Ya no se trata solo de utilizar al Estado, como nunca han dejado de hacer cuando les ha convenido, sino plegarse y hasta aplaudir la arbitrariedad anunciada por Trump.
La gran entrega. Esto explica su decisión, hecha pública el 6 de este mes, de eliminar la moderación o verificación de contenidos en Facebook, Instagram y Threads por parte de terceros, como hasta ahora, y su sustitución, como supuesto control, por “notas comunitarias” voluntarias, al igual que Musk decidió hacer en X.
Nadie duda de que la medida reducirá la capacidad de evitar mentiras, insultos y desinformación en esas redes.
En el vídeo con su anuncio, Zuckerberg se apropió de la retórica de Trump: “Los gobiernos y los medios tradicionales (legacy media) nos han empujado a censurar más y más”, dijo, pero “ahora tenemos la oportunidad de restaurar la libertad de expresión”. En realidad, nunca ha sido limitada, y si muchos de los mensajes eliminados por los verificadores que provinieron de las tribus republicanas extremas, se debe a que estas son las principales difusoras de falsedades y teorías conspirativas. Ahora tendrán, casi, vía libre y podrán amplificar a su antojo mensajes de división y odio.
Zuckerberg dijo, además, que eliminarán cualquier restricción a los mensajes sobre migración y temas de género. Y reconoció, con inusitada candidez, dos cosas:
1. Que “las últimas elecciones han sido un punto de inflexión cultural”; es decir, si cambian los vientos y los detentadores de poder cambiamos yo y mis empresas.
2. Que trabajará con Trump para “contrarrestar a los gobiernos alrededor del mundo que presionan por mayor censura”. Es un disparo directo contra la Unión Europea y un anuncio de que intentará utilizar el poder el gobierno estadounidense para impulsar sin fronteras sus intereses comerciales.

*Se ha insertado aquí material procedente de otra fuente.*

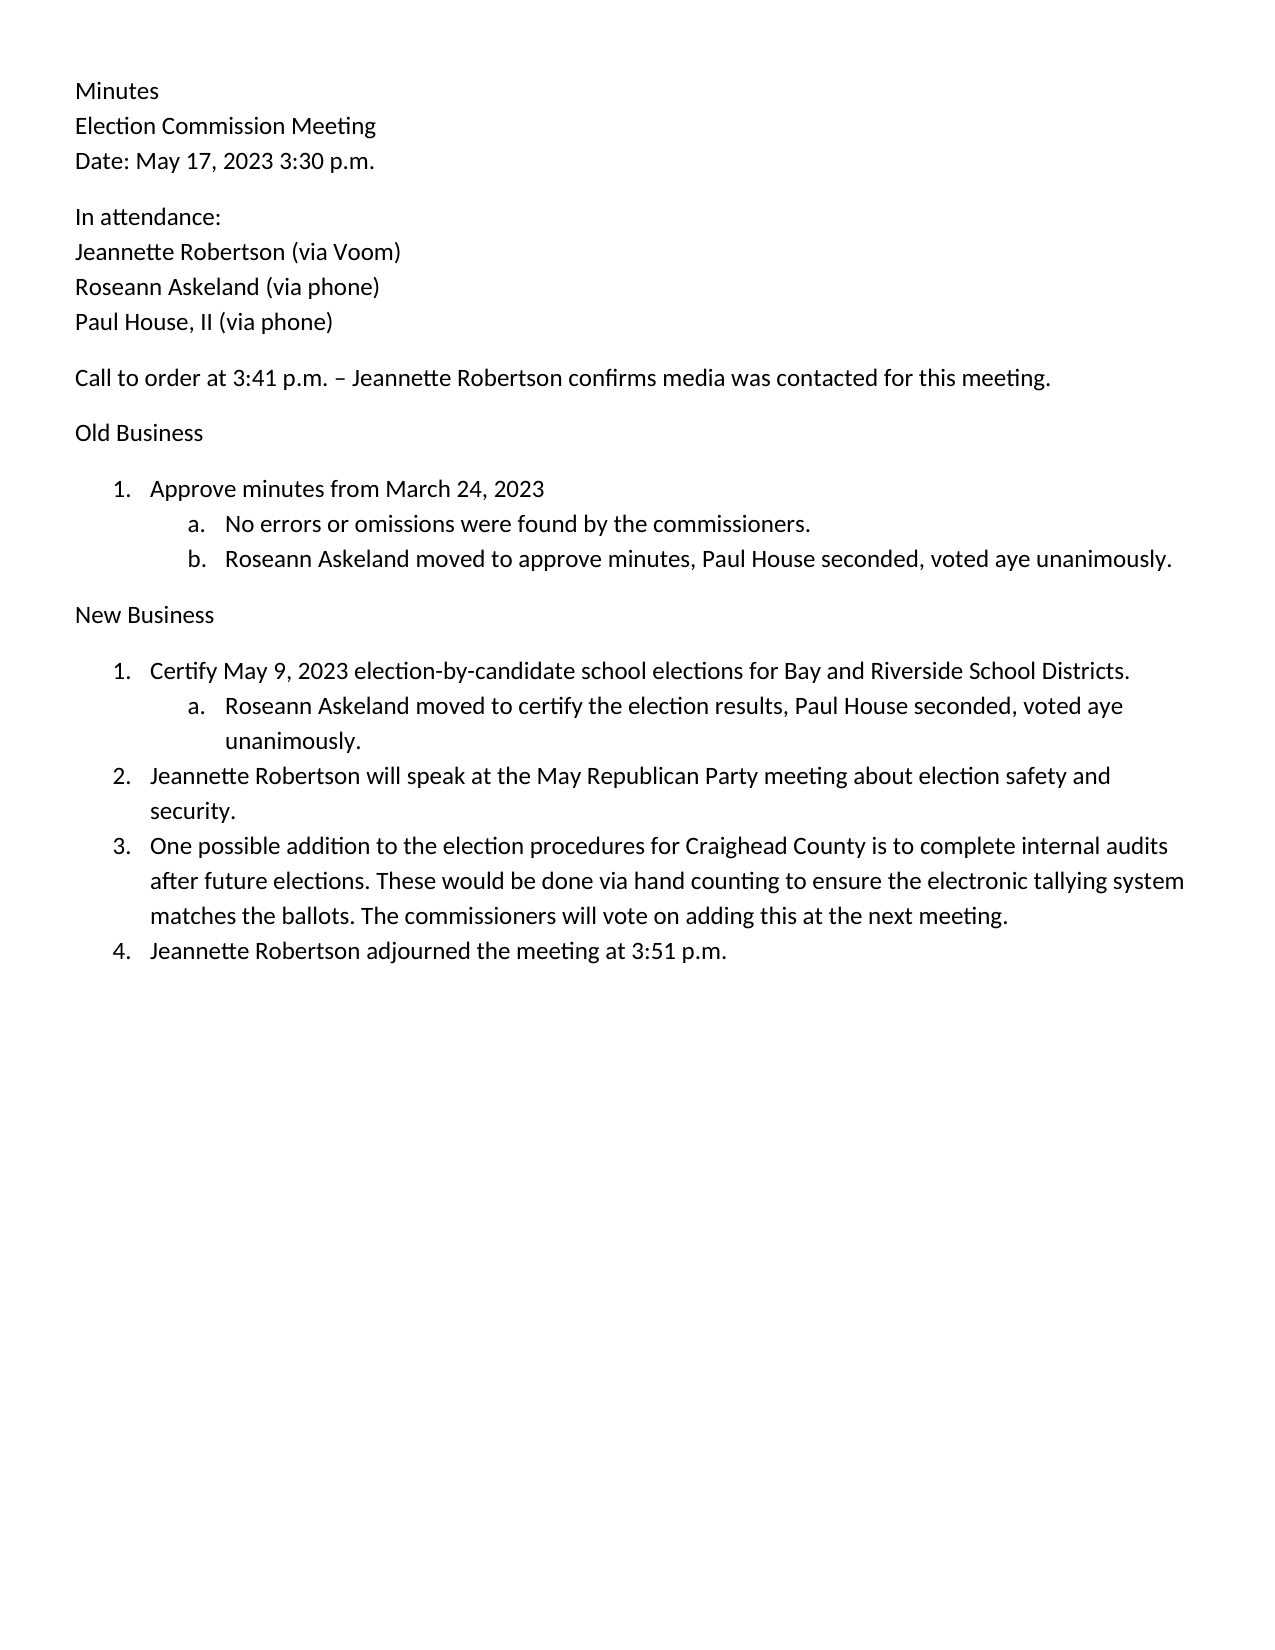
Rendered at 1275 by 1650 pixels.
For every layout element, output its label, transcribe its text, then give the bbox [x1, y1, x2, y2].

Previo a su entrega pública por conveniencia, Zuckerberg peregrinó hasta la residencia de Trump en Florida y almorzaron juntos el 27 de noviembre. El 12 de diciembre reveló la donación de un millón de dólares para su toma de posesión (decenas de otros empresarios también lo han hecho). El 2 de enero nombró a Joe Kaplan, conspicuo ejecutivo republicano, como director de política global de Meta, en sustitución del político liberal británico Nick Clegg. Cuatro días después, incorporó a su junta directiva a Dana White, un cercano de Trump.
Estos hechos se han encargado de demoler el mensaje tecno-redentor de Zuckerberg; también, las loas libertarias de muchos de sus pares. El Estado les estorba, excepto si lo necesitan para impulsar sus negocios. Pero la realidad es aún peor: no se trata solo de allanarse al poder estatal, como todo ciudadano debe hacerlo, sino a los ímpetus arbitrarios de un presidente dispuesto a utilizar al máximo de su poder discrecional.
La frontera traspasada es en extremo peligrosa. Al menos, las máscaras han caído.